### What to do
Could you revise the passage on childhood arguments, giving everything from "Then the authority" down to "they didn’t understand." again with "scowls" changed to "frowns"?

### Document section
┏━━

If you’ve ever been a child (especially one with a sibling) or had children or been a classroom full of children, chances are you’ve encountered a situation like this: there has been an argument. It seems HUGE. There have been oaths sworn about never talking to someone again, about hating them, about being so angry. There have been threats to run away, perhaps even tiny pink suitcases packed with all the most precious things–My Little Ponies, a toothbrush, a favorite stuffed animal.

Then the authority figure steps in. Oh, we all know those scowls, don’t we? We know the look on our mom’s or dad’s or teacher’s face–and if we’re parents ourselves, we know what it feels like on our own face. When it was us as the child, we felt that tightness in the chest. The burn of fury. The certainty that they didn’t understand.

Then come the words: “Apologize to your sister” or “Hug and make up” or “Sit down and work things out.”

And what is the response, every…single…time? “But…!”

Somewhere in the argument is a but. Maybe it’s the first word: “But she started it!” Maybe it’s somewhere in the middle: “I would, but…”

┗━━

### The data
┏━━

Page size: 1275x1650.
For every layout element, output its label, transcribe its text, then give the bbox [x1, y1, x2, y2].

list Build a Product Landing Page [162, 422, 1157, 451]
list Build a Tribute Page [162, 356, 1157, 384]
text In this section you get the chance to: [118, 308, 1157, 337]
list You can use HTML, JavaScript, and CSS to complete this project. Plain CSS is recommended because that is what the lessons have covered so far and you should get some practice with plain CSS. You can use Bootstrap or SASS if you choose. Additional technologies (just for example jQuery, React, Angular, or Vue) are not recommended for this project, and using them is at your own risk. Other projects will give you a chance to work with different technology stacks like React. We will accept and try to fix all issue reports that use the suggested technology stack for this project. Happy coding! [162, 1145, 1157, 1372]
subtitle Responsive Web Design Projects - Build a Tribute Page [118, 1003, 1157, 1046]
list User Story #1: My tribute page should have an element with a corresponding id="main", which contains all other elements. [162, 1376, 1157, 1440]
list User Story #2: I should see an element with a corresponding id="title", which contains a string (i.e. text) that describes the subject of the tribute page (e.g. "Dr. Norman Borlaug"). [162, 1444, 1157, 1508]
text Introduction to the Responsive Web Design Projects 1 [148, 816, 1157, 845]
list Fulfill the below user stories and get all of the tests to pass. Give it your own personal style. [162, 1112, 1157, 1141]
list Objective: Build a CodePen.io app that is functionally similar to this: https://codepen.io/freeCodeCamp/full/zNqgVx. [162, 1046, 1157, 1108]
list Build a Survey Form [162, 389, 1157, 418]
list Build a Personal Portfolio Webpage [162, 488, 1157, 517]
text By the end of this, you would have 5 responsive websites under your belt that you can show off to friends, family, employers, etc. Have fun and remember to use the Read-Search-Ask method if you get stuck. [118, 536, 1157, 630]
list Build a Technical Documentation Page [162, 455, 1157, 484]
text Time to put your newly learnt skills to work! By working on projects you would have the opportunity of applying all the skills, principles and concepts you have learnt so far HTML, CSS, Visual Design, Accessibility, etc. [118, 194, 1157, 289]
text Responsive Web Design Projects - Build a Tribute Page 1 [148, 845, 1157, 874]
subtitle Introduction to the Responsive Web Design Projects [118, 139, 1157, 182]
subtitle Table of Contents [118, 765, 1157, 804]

┗━━

### Answer area
Then the authority figure steps in. Oh, we all know those frowns, don’t we? We know the look on our mom’s or dad’s or teacher’s face–and if we’re parents ourselves, we know what it feels like on our own face. When it was us as the child, we felt that tightness in the chest. The burn of fury. The certainty that they didn’t understand.